Den zweiten Konferenztag eröffnete Veronika Jičinská (Universität Usti nad Labem) mit einem Vortrag über die Literaturkritikerin Hedda Sauer und ihre Rezensionen in der Prager Zeitschrift „Deutsche Arbeit“. Danach sprach Marius Reisener (Universität Bonn) über Lou Andreas Salomé und die Bedingungen und Möglichkeiten weiblichen Schreibens um 1900. Michael Pilz (IZA) beleuchtete am Beispiel der fiktiven Rezensentin Aurora Abendroth aus Ernst Raupachs Lustspiel „Kritik und Antikritik“ von 1825 die exemplarische Darstellung einer Kritikerin in der Literatur des 19. Jahrhunderts. Die beiden abschließenden Vorträge führten schließlich in die Zeit der Romantik und der Aufklärung zurück: Daniela Henke (Universität Gießen) widmete sich der Literaturkritik Rahel Levin Varnhagens, die diese vor allem in ihren Briefen artikulierte, während Mareike Sophie Drünkler (Universität Oxford) die „inklusive Literaturkritik im Werk der ersten Journalistin“ Charlotte von Hezel am Beispiel ihres „Wochenblatts für’s schöne Geschlecht“ aus dem Jahr 1779 würdigte.

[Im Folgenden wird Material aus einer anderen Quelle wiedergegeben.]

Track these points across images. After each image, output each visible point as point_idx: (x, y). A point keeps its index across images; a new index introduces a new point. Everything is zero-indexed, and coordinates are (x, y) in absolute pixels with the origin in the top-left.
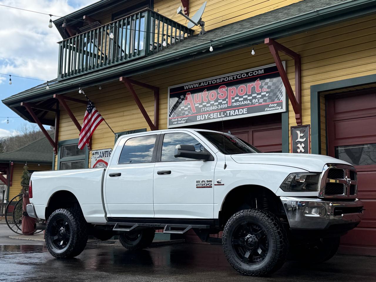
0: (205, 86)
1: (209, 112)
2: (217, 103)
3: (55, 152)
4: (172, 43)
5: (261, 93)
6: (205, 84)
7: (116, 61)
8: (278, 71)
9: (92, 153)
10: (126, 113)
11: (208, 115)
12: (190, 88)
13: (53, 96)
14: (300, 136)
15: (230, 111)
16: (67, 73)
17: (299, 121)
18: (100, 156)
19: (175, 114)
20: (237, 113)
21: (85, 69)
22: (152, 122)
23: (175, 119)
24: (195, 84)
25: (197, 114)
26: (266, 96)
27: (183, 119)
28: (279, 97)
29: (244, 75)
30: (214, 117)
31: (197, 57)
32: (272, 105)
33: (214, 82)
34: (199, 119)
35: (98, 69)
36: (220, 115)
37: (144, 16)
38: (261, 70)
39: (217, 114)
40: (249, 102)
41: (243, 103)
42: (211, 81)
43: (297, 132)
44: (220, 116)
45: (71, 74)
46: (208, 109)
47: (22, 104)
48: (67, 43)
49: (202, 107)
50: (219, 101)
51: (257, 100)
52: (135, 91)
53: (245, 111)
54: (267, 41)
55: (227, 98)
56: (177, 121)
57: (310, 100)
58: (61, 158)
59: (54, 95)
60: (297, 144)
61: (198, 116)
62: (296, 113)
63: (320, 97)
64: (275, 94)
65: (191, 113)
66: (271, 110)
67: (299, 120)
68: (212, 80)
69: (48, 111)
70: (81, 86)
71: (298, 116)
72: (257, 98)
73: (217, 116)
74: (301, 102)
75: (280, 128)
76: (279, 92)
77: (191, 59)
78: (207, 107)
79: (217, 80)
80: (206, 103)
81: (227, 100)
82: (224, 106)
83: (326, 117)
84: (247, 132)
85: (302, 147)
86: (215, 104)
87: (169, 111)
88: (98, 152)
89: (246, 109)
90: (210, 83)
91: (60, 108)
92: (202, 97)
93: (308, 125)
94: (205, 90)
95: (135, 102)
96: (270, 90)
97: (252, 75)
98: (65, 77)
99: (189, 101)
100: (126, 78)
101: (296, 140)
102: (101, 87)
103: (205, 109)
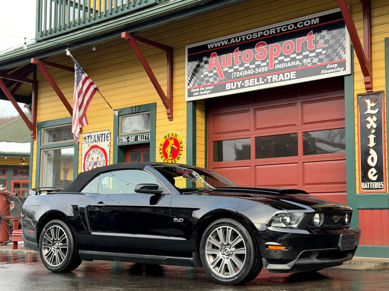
0: (236, 43)
1: (243, 79)
2: (254, 66)
3: (33, 136)
5: (315, 50)
6: (237, 41)
7: (115, 11)
9: (83, 137)
10: (127, 83)
11: (241, 82)
12: (216, 46)
13: (30, 61)
14: (371, 107)
15: (271, 76)
16: (48, 30)
17: (369, 86)
18: (94, 140)
19: (196, 82)
20: (281, 79)
21: (73, 24)
22: (165, 93)
23: (196, 88)
24: (221, 41)
25: (226, 80)
26: (323, 53)
27: (206, 89)
28: (341, 55)
29: (291, 27)
30: (250, 85)
32: (331, 66)
33: (249, 37)
34: (228, 87)
35: (90, 23)
36: (258, 81)
38: (315, 19)
39: (254, 81)
41: (289, 64)
42: (245, 36)
43: (366, 101)
44: (258, 83)
46: (241, 75)
49: (232, 72)
50: (257, 63)
51: (309, 59)
53: (293, 74)
55: (267, 58)
56: (199, 91)
57: (384, 57)
58: (41, 145)
59: (31, 59)
60: (367, 117)
61: (227, 84)
62: (365, 76)
64: (335, 51)
65: (218, 80)
66: (329, 73)
67: (369, 84)
68: (247, 35)
69: (23, 83)
70: (70, 46)
71: (368, 79)
72: (309, 57)
73: (254, 83)
74: (371, 61)
75: (343, 97)
76: (341, 47)
78: (240, 71)
79: (254, 35)
80: (238, 66)
81: (267, 61)
82: (264, 69)
84: (294, 104)
85: (374, 121)
86: (251, 67)
87: (187, 79)
88: (91, 136)
89: (295, 72)
90: (244, 40)
91: (38, 79)
92: (233, 58)
93: (382, 92)
94: (238, 49)
95: (143, 67)
96: (327, 46)
97: (302, 26)
98: (46, 35)
99: (214, 65)
100: (130, 33)
101: (365, 112)
102: (96, 47)
103: (236, 74)
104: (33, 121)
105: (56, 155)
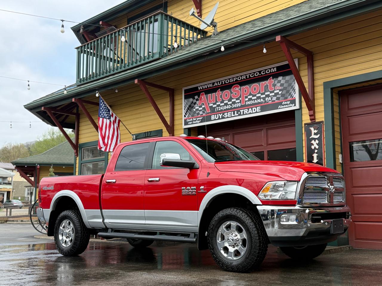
0: (218, 85)
1: (223, 112)
2: (231, 103)
3: (76, 154)
4: (186, 44)
5: (274, 91)
6: (219, 84)
7: (131, 64)
8: (290, 68)
10: (142, 115)
11: (222, 114)
12: (204, 88)
14: (314, 133)
15: (243, 110)
16: (85, 78)
17: (313, 117)
19: (190, 115)
20: (250, 112)
21: (102, 73)
22: (168, 123)
23: (190, 119)
24: (207, 84)
25: (211, 113)
26: (279, 93)
27: (198, 119)
28: (292, 94)
29: (257, 74)
30: (228, 117)
31: (209, 58)
32: (285, 103)
33: (227, 81)
34: (213, 118)
35: (114, 72)
36: (234, 114)
37: (158, 19)
38: (273, 68)
39: (231, 113)
40: (262, 100)
41: (256, 101)
42: (225, 81)
43: (311, 128)
44: (234, 115)
45: (89, 78)
46: (222, 109)
47: (43, 108)
48: (85, 48)
49: (215, 107)
50: (233, 100)
51: (270, 98)
52: (150, 93)
53: (258, 109)
54: (278, 38)
55: (240, 97)
56: (192, 121)
57: (323, 97)
58: (81, 160)
59: (73, 99)
60: (311, 141)
61: (212, 116)
62: (309, 110)
63: (334, 93)
64: (288, 92)
65: (206, 113)
66: (284, 108)
67: (312, 116)
68: (226, 80)
70: (98, 90)
71: (312, 112)
72: (270, 96)
73: (231, 115)
74: (314, 99)
75: (294, 125)
76: (292, 89)
77: (203, 60)
78: (221, 106)
79: (230, 80)
80: (220, 102)
82: (238, 105)
83: (340, 113)
84: (261, 130)
85: (317, 144)
86: (229, 103)
87: (184, 112)
89: (260, 107)
90: (223, 83)
91: (79, 112)
92: (216, 97)
93: (322, 122)
94: (219, 90)
95: (151, 103)
96: (283, 88)
97: (265, 73)
98: (83, 81)
99: (203, 101)
100: (141, 80)
101: (310, 137)
102: (118, 90)
103: (219, 109)
104: (76, 143)
105: (94, 167)
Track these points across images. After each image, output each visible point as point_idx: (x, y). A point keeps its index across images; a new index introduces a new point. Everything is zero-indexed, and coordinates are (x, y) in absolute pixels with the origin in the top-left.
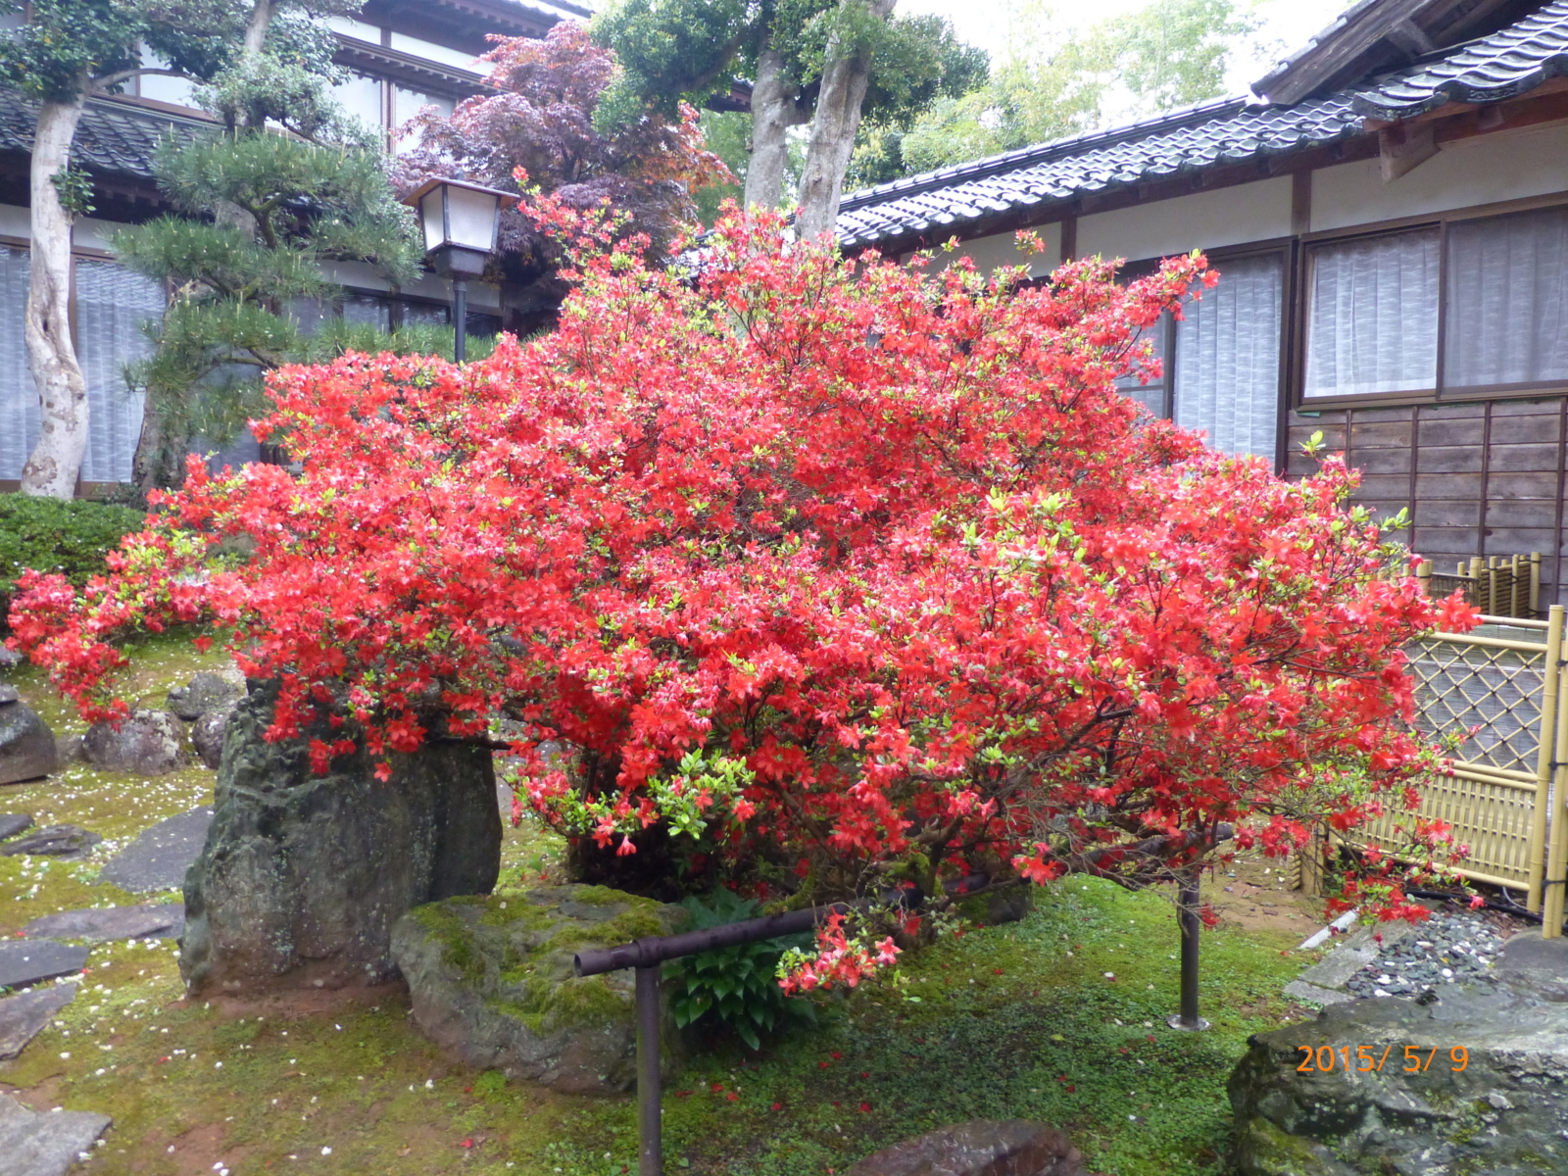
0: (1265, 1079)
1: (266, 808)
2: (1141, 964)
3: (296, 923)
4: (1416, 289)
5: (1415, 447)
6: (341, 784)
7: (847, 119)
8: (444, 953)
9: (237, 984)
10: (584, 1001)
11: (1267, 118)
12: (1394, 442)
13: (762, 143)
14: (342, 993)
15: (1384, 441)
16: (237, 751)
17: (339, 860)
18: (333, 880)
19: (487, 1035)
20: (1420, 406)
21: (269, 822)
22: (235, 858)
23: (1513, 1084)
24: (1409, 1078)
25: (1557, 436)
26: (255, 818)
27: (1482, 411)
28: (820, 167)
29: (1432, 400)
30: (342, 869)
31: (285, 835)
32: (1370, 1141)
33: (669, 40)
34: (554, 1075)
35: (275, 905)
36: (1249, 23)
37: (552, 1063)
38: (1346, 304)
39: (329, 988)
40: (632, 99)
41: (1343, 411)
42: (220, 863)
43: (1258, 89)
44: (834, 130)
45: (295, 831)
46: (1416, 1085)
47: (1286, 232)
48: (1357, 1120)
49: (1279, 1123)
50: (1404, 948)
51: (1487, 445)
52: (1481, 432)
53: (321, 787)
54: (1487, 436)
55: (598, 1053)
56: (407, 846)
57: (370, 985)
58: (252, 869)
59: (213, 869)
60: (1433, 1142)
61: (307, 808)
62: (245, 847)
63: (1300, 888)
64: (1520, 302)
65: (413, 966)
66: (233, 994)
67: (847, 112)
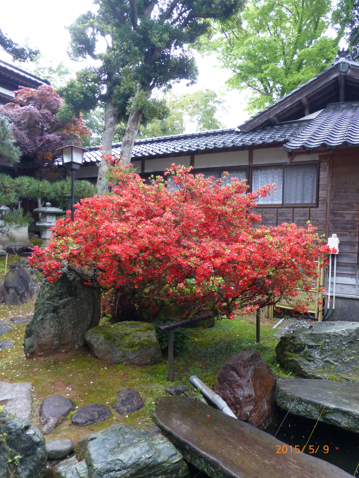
0: (287, 343)
1: (54, 306)
2: (243, 333)
3: (60, 336)
4: (277, 180)
5: (277, 217)
6: (72, 299)
7: (137, 125)
8: (105, 337)
9: (42, 353)
10: (146, 343)
11: (241, 135)
12: (273, 216)
13: (108, 127)
14: (70, 353)
15: (270, 215)
16: (46, 292)
17: (72, 318)
18: (70, 323)
19: (118, 355)
20: (278, 208)
21: (55, 310)
22: (46, 320)
23: (329, 338)
24: (312, 339)
25: (308, 216)
26: (52, 309)
27: (292, 209)
28: (129, 137)
29: (281, 206)
30: (72, 321)
31: (59, 312)
32: (306, 352)
33: (82, 96)
34: (138, 361)
35: (56, 331)
36: (221, 101)
37: (137, 359)
38: (261, 182)
39: (66, 352)
40: (70, 112)
41: (261, 208)
42: (42, 321)
43: (239, 128)
44: (133, 128)
45: (62, 312)
46: (313, 341)
47: (247, 164)
48: (304, 348)
49: (290, 351)
50: (293, 327)
51: (293, 217)
52: (292, 214)
53: (68, 300)
54: (293, 215)
55: (149, 354)
56: (87, 314)
57: (76, 350)
58: (50, 322)
59: (40, 323)
60: (317, 350)
61: (64, 306)
62: (48, 317)
63: (268, 317)
64: (300, 185)
65: (95, 342)
66: (41, 356)
67: (137, 123)
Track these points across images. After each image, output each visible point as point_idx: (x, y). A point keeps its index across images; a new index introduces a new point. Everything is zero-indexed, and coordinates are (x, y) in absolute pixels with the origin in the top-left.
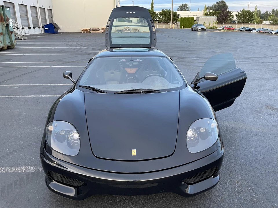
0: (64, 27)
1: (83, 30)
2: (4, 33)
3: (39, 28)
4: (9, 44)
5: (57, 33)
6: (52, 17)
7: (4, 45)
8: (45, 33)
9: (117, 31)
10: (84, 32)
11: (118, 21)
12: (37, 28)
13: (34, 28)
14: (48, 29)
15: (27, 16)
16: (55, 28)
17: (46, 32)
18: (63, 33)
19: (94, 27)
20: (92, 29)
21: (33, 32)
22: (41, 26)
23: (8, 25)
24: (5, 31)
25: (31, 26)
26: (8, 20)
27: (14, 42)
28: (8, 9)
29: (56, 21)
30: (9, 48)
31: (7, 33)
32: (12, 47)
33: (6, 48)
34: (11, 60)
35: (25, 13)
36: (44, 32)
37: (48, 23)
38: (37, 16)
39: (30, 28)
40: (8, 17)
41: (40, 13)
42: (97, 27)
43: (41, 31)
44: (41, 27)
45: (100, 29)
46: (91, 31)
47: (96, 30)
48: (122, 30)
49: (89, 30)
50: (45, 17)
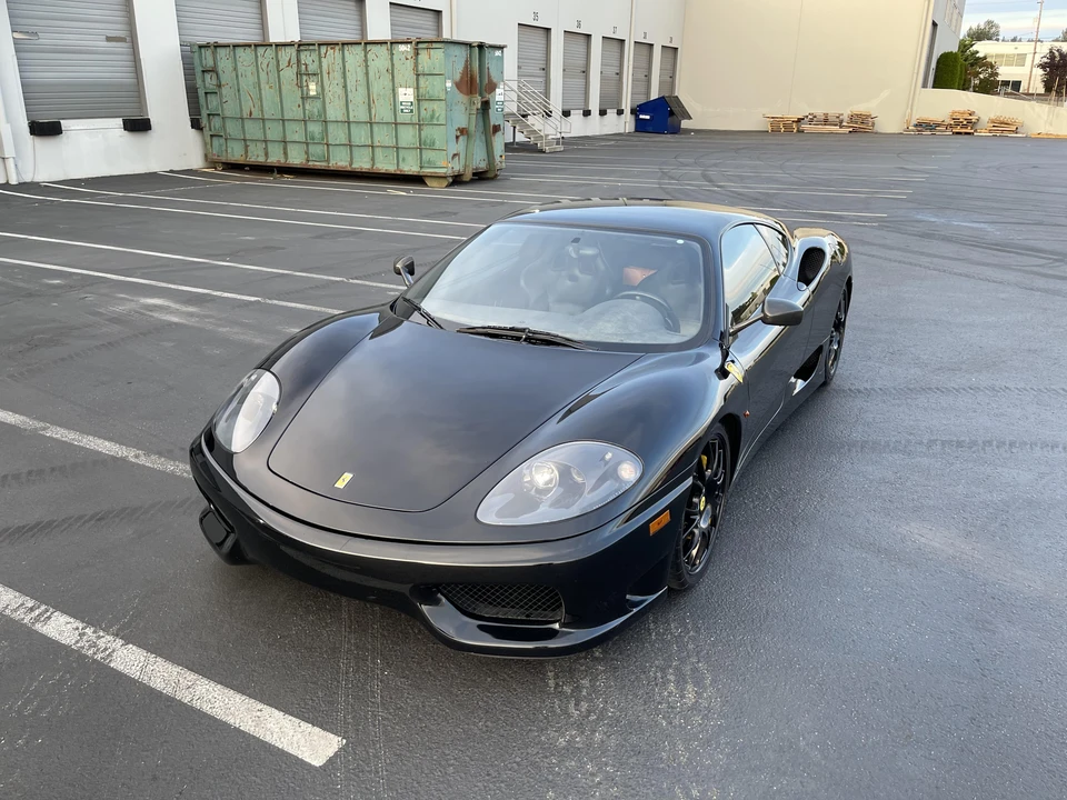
0: (703, 110)
1: (775, 122)
2: (472, 128)
3: (620, 112)
4: (483, 166)
5: (676, 130)
6: (673, 77)
8: (636, 130)
9: (916, 126)
10: (775, 131)
11: (934, 87)
12: (611, 113)
13: (603, 113)
14: (648, 117)
15: (586, 72)
16: (672, 113)
17: (641, 127)
18: (698, 132)
19: (819, 112)
20: (811, 121)
21: (596, 126)
22: (627, 105)
23: (486, 105)
24: (473, 124)
25: (594, 106)
26: (492, 87)
27: (498, 159)
28: (498, 53)
29: (684, 94)
30: (480, 177)
31: (481, 129)
32: (490, 175)
33: (468, 176)
34: (455, 214)
35: (582, 62)
36: (633, 130)
37: (654, 95)
38: (620, 74)
39: (587, 113)
40: (495, 80)
41: (631, 63)
42: (832, 112)
43: (626, 124)
44: (627, 111)
45: (845, 118)
46: (805, 127)
47: (826, 121)
48: (939, 125)
49: (799, 120)
50: (648, 77)
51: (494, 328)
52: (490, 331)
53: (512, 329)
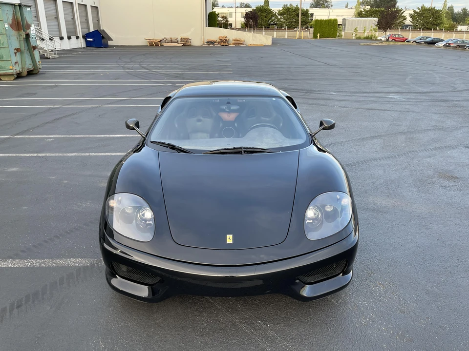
0: (118, 37)
1: (151, 41)
2: (23, 48)
3: (78, 38)
4: (31, 67)
5: (107, 46)
6: (98, 20)
7: (22, 68)
8: (87, 46)
9: (207, 43)
10: (151, 46)
11: (209, 27)
12: (73, 38)
13: (69, 38)
14: (92, 40)
15: (57, 18)
16: (103, 38)
17: (89, 44)
18: (117, 46)
19: (168, 37)
20: (165, 41)
21: (67, 45)
22: (80, 34)
23: (28, 36)
25: (65, 35)
26: (29, 27)
27: (38, 63)
28: (28, 9)
29: (104, 27)
30: (31, 73)
31: (27, 48)
32: (34, 72)
33: (25, 73)
34: (35, 94)
35: (54, 13)
36: (85, 46)
37: (92, 30)
38: (73, 19)
39: (62, 38)
40: (29, 23)
41: (78, 13)
42: (174, 37)
43: (81, 43)
44: (81, 37)
45: (179, 39)
46: (164, 44)
47: (171, 41)
48: (215, 42)
49: (161, 41)
50: (87, 20)
51: (225, 149)
52: (222, 151)
53: (234, 148)
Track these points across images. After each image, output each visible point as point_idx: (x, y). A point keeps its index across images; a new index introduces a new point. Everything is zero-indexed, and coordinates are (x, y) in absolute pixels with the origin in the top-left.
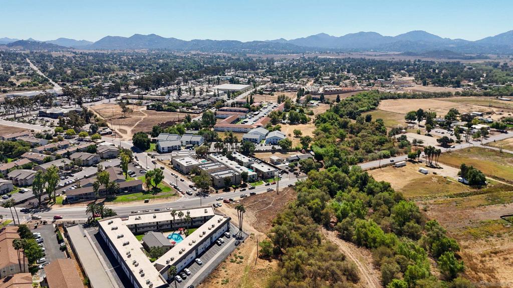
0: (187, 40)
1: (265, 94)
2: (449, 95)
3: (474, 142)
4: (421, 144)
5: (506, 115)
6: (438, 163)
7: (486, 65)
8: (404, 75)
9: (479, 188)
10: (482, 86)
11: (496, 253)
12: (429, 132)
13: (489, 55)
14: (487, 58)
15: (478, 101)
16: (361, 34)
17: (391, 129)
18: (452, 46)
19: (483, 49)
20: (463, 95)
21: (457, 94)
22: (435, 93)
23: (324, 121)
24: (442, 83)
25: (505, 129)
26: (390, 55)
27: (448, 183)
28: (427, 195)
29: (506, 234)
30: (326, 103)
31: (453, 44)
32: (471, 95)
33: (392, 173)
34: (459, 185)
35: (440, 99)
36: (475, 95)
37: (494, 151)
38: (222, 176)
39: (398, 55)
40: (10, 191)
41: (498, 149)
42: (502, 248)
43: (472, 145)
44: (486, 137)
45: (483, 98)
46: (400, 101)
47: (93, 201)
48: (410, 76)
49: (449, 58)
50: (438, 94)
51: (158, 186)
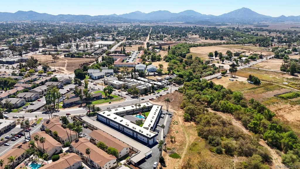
0: (55, 15)
1: (127, 46)
2: (220, 44)
3: (244, 66)
4: (223, 68)
5: (251, 52)
6: (236, 76)
7: (229, 29)
8: (193, 35)
9: (259, 85)
10: (234, 39)
11: (280, 109)
12: (223, 62)
13: (227, 23)
14: (227, 25)
15: (235, 47)
16: (160, 11)
17: (205, 62)
18: (207, 18)
19: (223, 20)
20: (227, 44)
21: (224, 43)
22: (214, 43)
23: (170, 59)
24: (214, 38)
25: (255, 59)
26: (178, 24)
27: (245, 84)
28: (240, 90)
29: (280, 102)
30: (163, 50)
31: (208, 17)
32: (231, 44)
33: (218, 82)
34: (249, 85)
35: (217, 46)
36: (232, 44)
37: (255, 69)
38: (141, 88)
39: (183, 23)
40: (25, 105)
41: (257, 68)
42: (281, 108)
43: (245, 67)
44: (249, 63)
45: (236, 45)
46: (199, 47)
47: (80, 105)
48: (196, 35)
49: (209, 25)
50: (216, 43)
51: (110, 95)
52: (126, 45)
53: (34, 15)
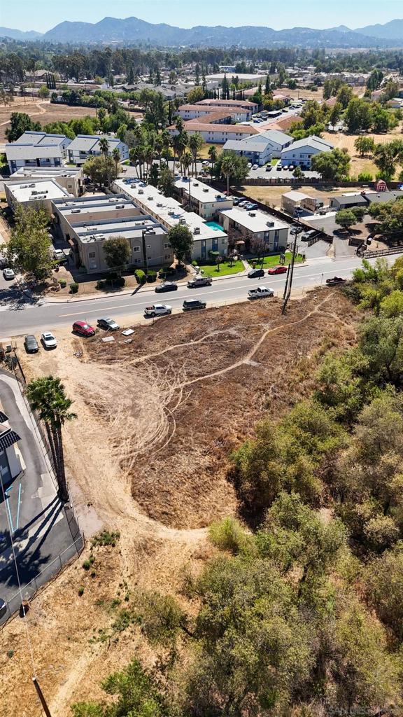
1: (299, 87)
52: (297, 84)
53: (137, 30)
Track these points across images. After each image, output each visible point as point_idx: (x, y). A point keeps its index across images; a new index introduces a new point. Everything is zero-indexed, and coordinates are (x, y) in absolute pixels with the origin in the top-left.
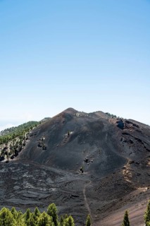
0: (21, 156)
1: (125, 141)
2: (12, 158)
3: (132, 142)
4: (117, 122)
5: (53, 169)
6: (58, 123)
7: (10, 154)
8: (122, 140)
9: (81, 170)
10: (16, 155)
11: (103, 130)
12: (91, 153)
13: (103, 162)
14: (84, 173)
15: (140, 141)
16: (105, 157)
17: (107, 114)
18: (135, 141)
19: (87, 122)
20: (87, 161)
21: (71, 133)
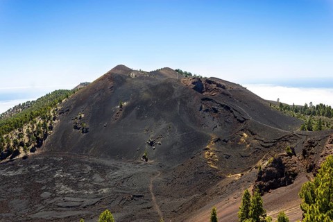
0: (48, 146)
1: (207, 111)
2: (33, 150)
3: (216, 111)
4: (194, 83)
5: (101, 161)
6: (103, 90)
7: (28, 145)
8: (201, 108)
9: (144, 157)
10: (39, 145)
11: (173, 97)
12: (157, 131)
13: (175, 144)
14: (149, 161)
15: (227, 108)
16: (178, 136)
17: (177, 71)
18: (220, 109)
19: (149, 85)
20: (151, 144)
21: (125, 103)
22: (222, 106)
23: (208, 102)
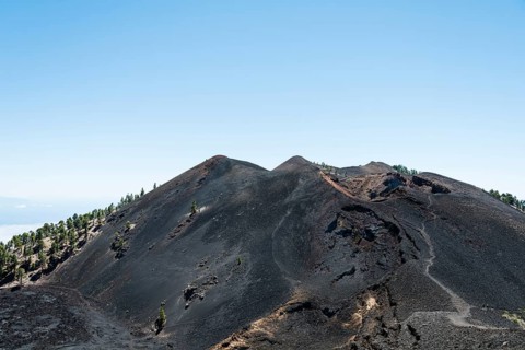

Die Ergebnisse der ertragreichen Konferenz werden in einem Tagungsband gesammelt werden, der 2024 in der „Germanistischen Reihe“ des Instituts für Germanistik in der Innsbruck University Press erscheint. Gefördert wurde die Veranstaltung vom Vizerektorat für Forschung, der Philologisch-Kulturwissenschaftlichen Fakultät, dem Forschungsschwerpunkt „Kulturelle Begegnungen – Kulturelle Konflikte“ und dem International Relations Office der Universität Innsbruck, denen der herzliche Dank der Organisator:innen für die gewährte Unterstützung gilt.